Sur le plan macroéconomique, la réussite de cette initiative aurait un impact significatif. Elle permettrait de diversifier les exportations nationales, encore largement dominées par les minerais, et d’inscrire le pays sur la carte des producteurs de café de qualité. Le Nord-Kivu et l’Ituri pourraient ainsi capter une part de la valeur ajoutée mondialisée du secteur, au lieu de rester cantonnés au rôle de fournisseurs de matières premières brutes. La « transformation agricole » évoquée par le gouverneur Somo passe par cette montée en gamme. À plus long terme, une filière café robusta dynamique pourrait servir de modèle pour la relance d’autres cultures de rente, démontrant qu’une économie prospère et pacifiée peut se construire sur les ressources de la terre.
Les défis, cependant, ne doivent pas être sous-estimés. L’insécurité persistante dans certaines zones, la faiblesse des infrastructures de transport et la volatilité des cours mondiaux du café constituent des risques majeurs.

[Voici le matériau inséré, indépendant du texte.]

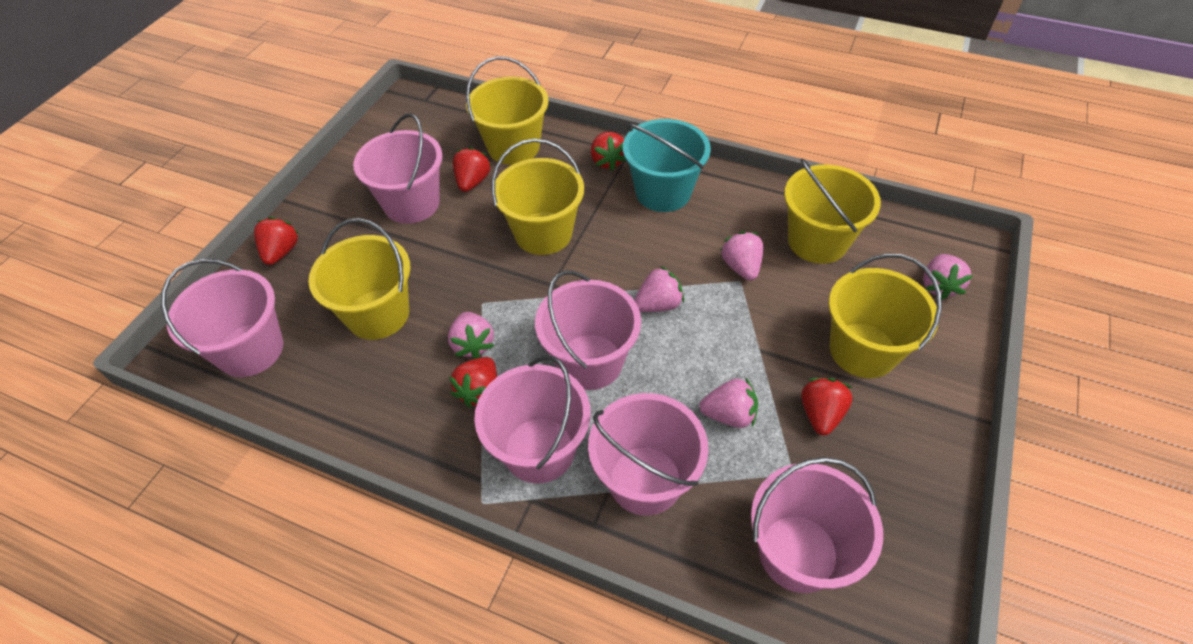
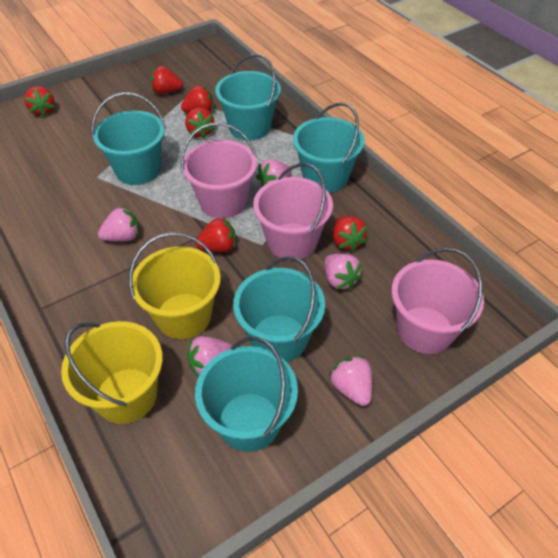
pink bucket: [161,259,283,377] [353,113,443,224] [474,355,591,483] [535,270,641,390] [588,393,709,516] [751,457,883,593] = 6 -> [181,122,257,219] [253,163,333,261] [391,248,484,354] = 3
red strawberry: [254,217,300,265] [449,357,497,408] [453,147,491,192] [591,132,626,171] [801,378,853,435] = 5 -> [24,86,55,116] [150,66,183,94] [181,85,214,113] [185,108,215,139] [195,217,236,252] [333,216,367,252] = 6
turquoise bucket: [623,119,711,212] = 1 -> [91,92,166,185] [195,337,298,452] [215,54,281,140] [233,256,325,362] [293,102,365,193] = 5
yellow bucket: [309,218,411,340] [466,56,548,165] [492,139,584,255] [784,159,881,264] [829,253,942,378] = 5 -> [61,321,163,424] [129,232,221,339] = 2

La pérennité du projet dépendra de la capacité des acteurs à sécuriser les zones de production, à impliquer durablement les jeunes pour enrayer l’exode rural, et à mettre en place des mécanismes de gestion des risques pour protéger les producteurs des chocs de marché. La mobilisation observée lors du lancement, avec la présence d’associations d’exportateurs et d’organisations agricoles, est un signal positif. Elle indique une volonté collective de tourner la page.
En définitive, ce projet de relance du café robusta au Nord-Kivu et en Ituri est bien plus qu’un simple programme agricole. C’est un instrument de politique économique et sociale, conçu pour recoudre le tissu productif et offrir des perspectives concrètes à des milliers de familles. S’il parvient à ses objectifs, il pourrait écrire une nouvelle page de l’histoire économique de l’Est de la RDC, prouvant que la richesse du sous-sol n’est pas l’unique destin et que la véritable prospérité se cultive aussi à la lumière du jour.